What this task involves.
Give back each entry unchanged, minus pictures.

Provided records.
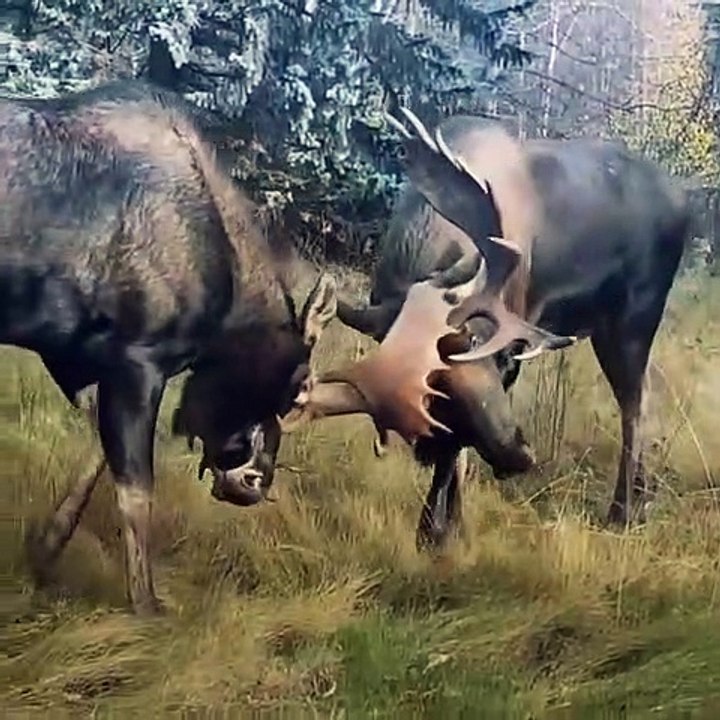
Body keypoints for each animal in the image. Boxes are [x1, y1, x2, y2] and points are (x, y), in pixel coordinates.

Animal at [0, 79, 337, 615]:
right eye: (298, 385)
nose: (255, 482)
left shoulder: (83, 360)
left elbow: (99, 455)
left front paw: (46, 548)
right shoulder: (139, 360)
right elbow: (137, 490)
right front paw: (145, 602)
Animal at [282, 108, 689, 548]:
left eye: (493, 356)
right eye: (433, 392)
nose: (519, 456)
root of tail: (686, 204)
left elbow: (454, 454)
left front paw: (437, 532)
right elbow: (456, 449)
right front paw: (445, 526)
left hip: (636, 314)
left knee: (635, 403)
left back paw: (623, 511)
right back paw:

Answer below.
Body keypoints for each animal in the image. Boxes are [x1, y1, x2, y2] and points are (x, y), in pixel coordinates.

Animal at [0, 79, 337, 615]:
right eye: (298, 385)
nose: (255, 482)
left shoulder: (83, 360)
left elbow: (99, 455)
left front paw: (46, 548)
right shoulder: (139, 360)
right elbow: (137, 490)
right front paw: (145, 602)
Animal at [282, 108, 689, 548]:
left eye: (493, 356)
right eye: (433, 392)
nose: (519, 456)
root of tail: (686, 204)
left elbow: (454, 454)
left front paw: (437, 532)
right elbow: (456, 449)
right front paw: (445, 526)
left hip: (636, 314)
left knee: (635, 403)
left back paw: (623, 511)
right back paw:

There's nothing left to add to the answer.